Wayne, all I can say is...WOWEE on such a terrific find!  That girls model would be a keeper if I happened across it and could afford to get it. Was it still boxed up prior to the sale or assembled all that time? The attic must have been pretty dry for the chrome and finish in general to have held up so well.

Dave


----------



## Wayne Adam (May 19, 2013)

*Hi Dave*

Hey Dave, thanks,,, It was assembled all those years. Most of the attics around are very dry and well ventilated.
 This came from a very nice home..........Wayne


----------



## RMS37 (May 19, 2013)

You can’t get any closer to factory fresh than this find!

The explanation for the middleweight fenders, rims, and tires is a simple one though; this bike is a 1956 Luxury Liner and not a 1954 model. 

Most of the Roadmaster model line switched to middleweight tires during 1955. The literature I have access to suggests the Luxury Liner model made the transition in the fall of 1955.

1956 was the year AMF stopped producing bicycles in Cleveland Ohio and began production at their newly built factory in Littlerock Arkansas.  I have seen 1956 Roadmasters stamped with either a 56Cw suffix or an “F” suffix like this bike. It is possible that the difference signifies whether the frame was built in Cleveland or Littlerock. 

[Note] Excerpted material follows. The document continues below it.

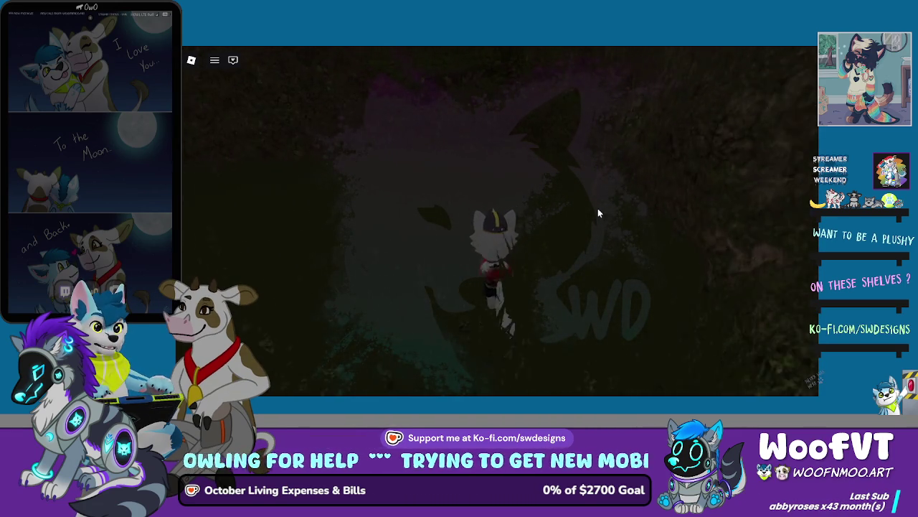
scroll(599, 206, down, 3)
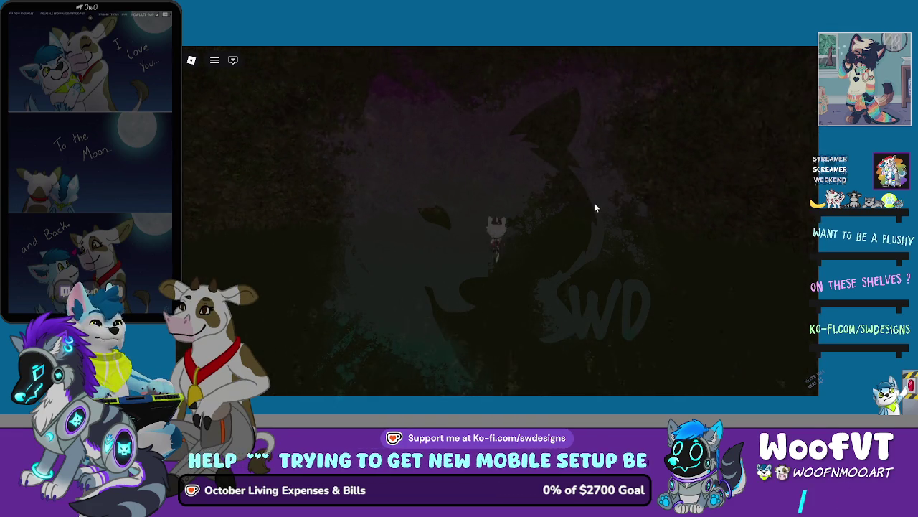
scroll(594, 208, up, 4)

The “Shelby” chain ring first appeared on CWC bicycles in 1954 after AMF purchased Shelby, closed that plant, and moved Shelby production to Cleveland. The chain ring and several other Shelby parts were used from acquired surplus on some CWC built models, but in many cases, they continued to be produced (sometimes with modifications) in Cleveland and later in Littlerock, after the original surplus dried up.


----------



## Wayne Adam (May 19, 2013)

*Thanks Phil!*

Wow Phil, Thanks for that information, that clears thing up. Although they switched to the middleweight fenders, rims & tires, apparently the
rest of the bike was still the original balloon bike..
 Thanks again.............Wayne


----------



## THEGOLDENGREEK (May 19, 2013)

Nice find....This bike should be in a museum in the Roadmaster section!!


----------



## jd56 (May 21, 2013)

Are you kidding me?
How the hell you do this Wayne?
That bike is sweet and as you said...brand frickin new.
Thats all I have to say about this one.....till I can really look at on my large screen desktop screen.

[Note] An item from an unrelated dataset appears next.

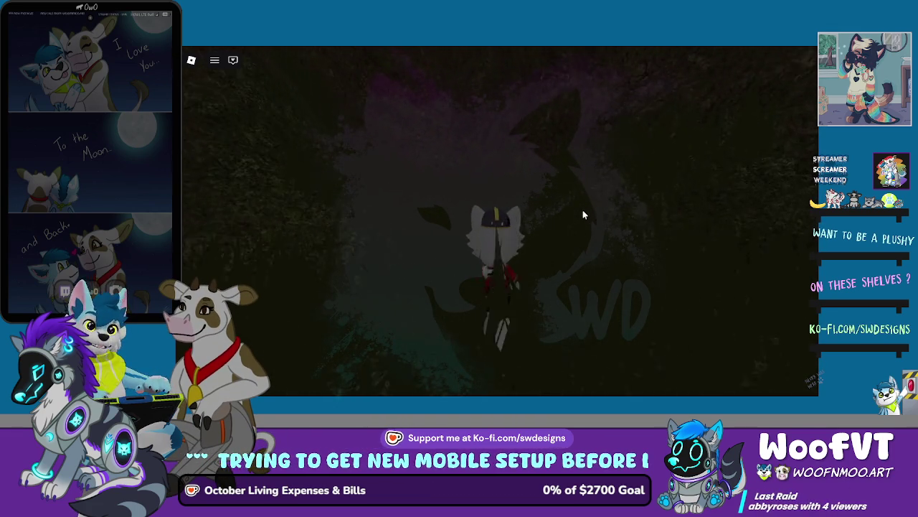
Step: Walk through the forest foliage out onto the road by the tower, then zoom the camera out
key(w)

Let me say it again....WOW!!!!!!!!!!

Sent from my DROID RAZR using Tapatalk 2


----------



## jd56 (May 22, 2013)

*WOW again!!*

OK, I finally got to view the bike on my larger clearer image screen at home, and it's amazing.
For a specimen like this to be 57 years old and in this "off the showroom floor" condition just baffles me.
How does a bike with all that chrome survive the elements (dust, moisture, movement from here to there without damage.....etc...)?

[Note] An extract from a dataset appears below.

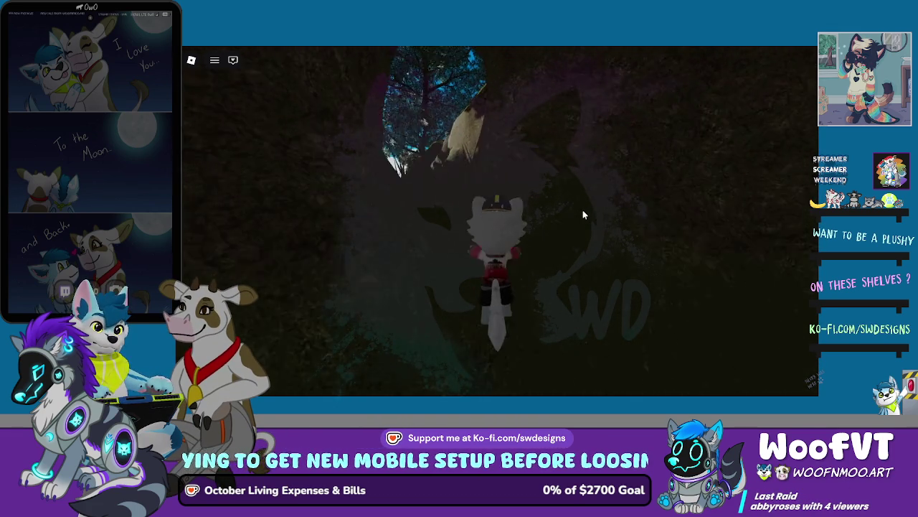
key(d)
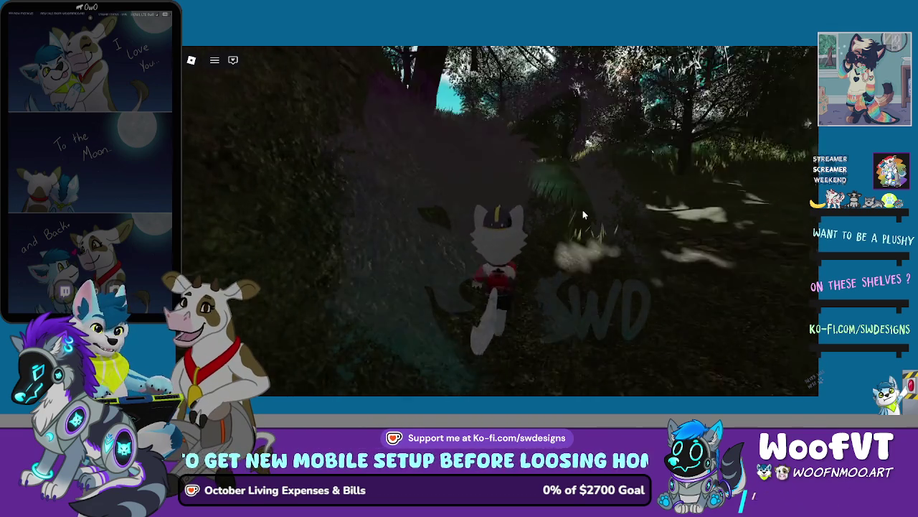
key(w)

Then there is the unique situation you have as a restorer. One of the best in the business in my opinion and then to get a bike in this condition, with your amazing talents, is just not fair.

Many of us that have little or talent in paint restoration, would kill for a find like this one. I for one am jealous. 
You must be extremely proud of this one and rightly so....just hope you still have funds left in your account to feed the family after this pickup.

Again....WOW!!


----------



## Wayne Adam (May 22, 2013)

*Hey JD*

Thanks John,
  I actually got the bike for what I consider a reasonable price, $350.00
But this weekend I am selling a bike to a guy from Long Island for $400.00,
so it actually works out great.
 I think that I will definately keep this one.
 Thanks again for the compliments & good luck. let me know if you ever need anything.......Wayne


----------



## jd56 (May 22, 2013)

I need your talents for finding amazing condition bikes and a starter course on your restoration abilities.....lol

Oh and a few of your finds to be in my township.

Sent from my DROID RAZR using Tapatalk 2


----------



## babyjesus (May 22, 2013)

*fenders*

I have never seen fenders indented with a patter and colour on the chrome like that. Just amazing. The fenders alone. The whole bike is off the charts beautiful. I bet it rides perfectly too - and nice because it's a middleweight. Not saying I would ride it too much


----------



## Wayne Adam (May 22, 2013)

*Babyjesus*

Thanks, yes, it is exceptional. The pictures are nice, but to see it in person is amazing. I don't think I will ride this at all.
How often do you find a brand new 57 year old bike.
                                                                                     Wayne


----------



## Buster1 (May 22, 2013)

Sweet bike!


----------